Schierhackl: Der Bedarf ist sicher gegeben, die Frage ist nur, ob die Straßen wirklich 30 Meter breit sein müssen. Der Sprung von einer Ortsdurchfahrt zu einer Autobahn mit vier Spuren ist zu groß. Deshalb werden neue Projekte auch ganz genau geprüft, ob nicht Zwischenlösungen in Form einer Autostraße ausreichen. Die Frage stellt sich ja auch beim PPP-Projekt A5. Wenn das Verkehrsaufkommen im ersten Teil deutlich unter den Erwartungen ist, ist es dann sinnvoll, in der geplanten Dimensionierung weiter zu bauen? Die laufenden Evaluierungen in Bau befindlicher Projekte sind auch unser Beitrag zum Einsparungsprogramm.

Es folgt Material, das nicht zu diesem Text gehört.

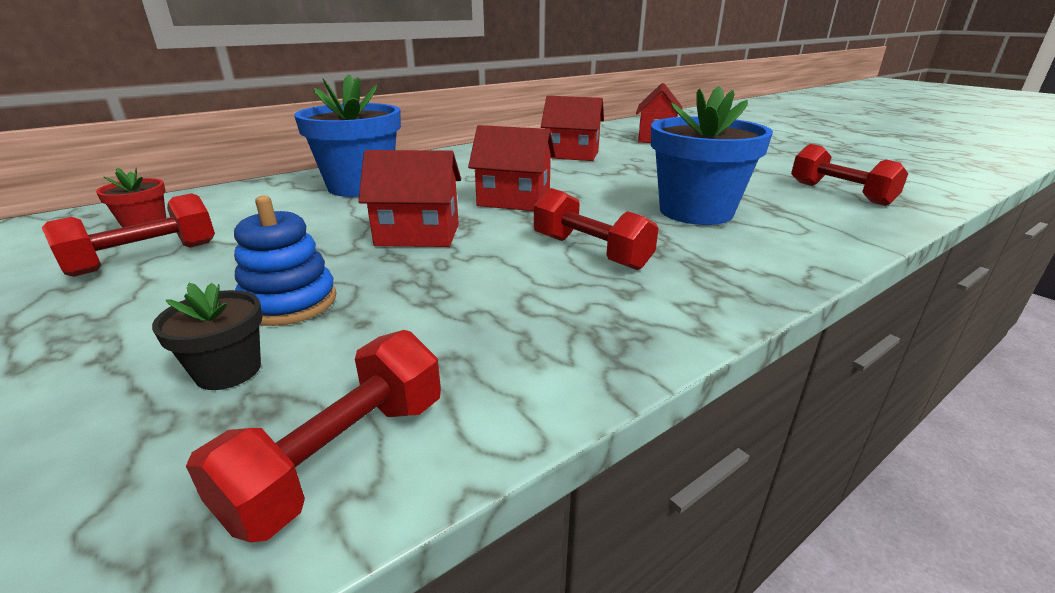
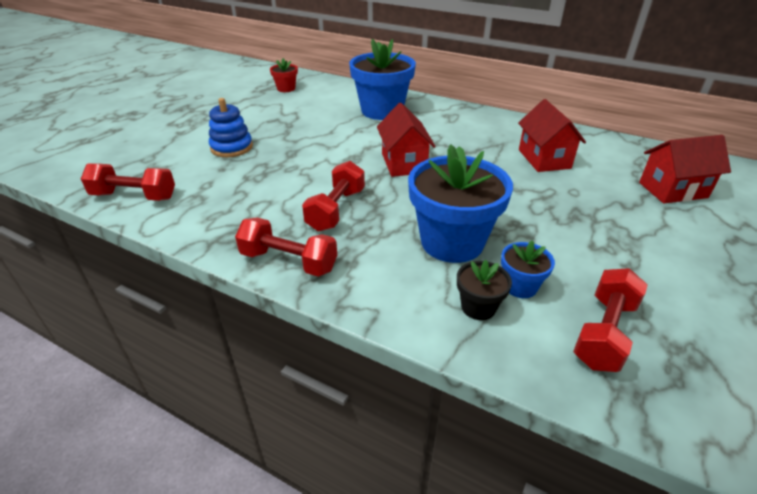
camera: 65 degrees right, 10 degrees up
(145, 258) = (255, 103): red dumbbell -> red dumbbell (289, 261)
(228, 371) = (178, 157): black flower pot -> black flower pot (478, 307)
(418, 235) = (322, 150): red house -> none
(776, 203) = (520, 286): none -> blue flower pot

Report: Gibt es interne Widerstände gegen diese Redimensionierungen?
Schierhackl: Nein, denn wir sehen es nicht als unsere zentrale Aufgabe an, Straßen zu bauen. Wir sind ja kein Bauunternehmen. Vor allem darf der Straßenbau nicht zum Selbstzweck werden. Unser Ziel ist es, das Richtige zu bauen, in der richtigen Dimension. Wir freuen uns über die Projekte am meisten, die größten volkswirtschaftlichen Nutzen bringen, nicht über die größte Baustelle.

Report: Welches Zeugnis stellen Sie der Asfinag für die letzten Jahre aus?
Schierhackl: Ich möchte meinen Vorgängern gegenüber nicht unfair sein, Fakt ist aber, dass die letzten Jahre und Jahrzehnte vor allem planungstechnisch enorm schwierig waren. Die Ostöffnung hat verkehrstechnisch alles über den Haufen geworfen, was vorher Gültigkeit hatte. Da kann man im Nachhinein sicher festhalten, dass zu spät reagiert wurde. Den Ausbau der Ostverbindungen hätten wir sicher auch schon früher angehen können. Und diesen späten Baubeginn wollte man dann auch noch mit Überdimensionierungen kompensieren.

Report: Mit der bestehenden Infrastruktur sollten die nächsten Jahre aber gut zu bewältigen sein?
Schierhackl: Davon gehe ich aus. Natürlich wird es immer Ausnahmen und Nachjustierungen geben. Einen großen Nachholbedarf in Sachen Kapazität sehe ich aber nicht. Was uns allerdings fehlt, ist eine Bundesfernstraße als Bindeglied zwischen Landstraßen und Autobahnen. Die müssen nicht völlig kreuzungsfrei sein, da kann es auch einmal einen Bahnübergang geben. Diese Straßen gibt es per Definition leider nicht mehr. Diese Medium-Größe wäre in vielen Fällen ideal.

Report: Ist das Problem dabei der Finanzierungsschlüssel zwischen Ländern und Bund?
Schierhackl: Natürlich fehlt den Ländern jetzt das Budget, aber das ist eine Frage der Vereinbarung. Das Geld kann in Bundeshaftungen fließen oder den Ländern zur Verfügung gestellt werden. Das ist natürlich kein kurzfristiges Projekt. Ich bin aber durchaus optimistisch, dass es mittel- und langfristig zu einer Umsetzung kommt. Das Burgenland hat es vorgemacht und einige Abschnitte in die eigene Hand genommen. Es macht ja keinen Sinn, wegen eines Bahnübergangs, wo einmal am Tag ein Güterzug vorbeikommt, eine Kreuzungsfreiheit herzustellen. Das kostet ein Heidengeld und wenn man Pech hat, ist die Bahnlinie bei Fertigstellung eingestellt.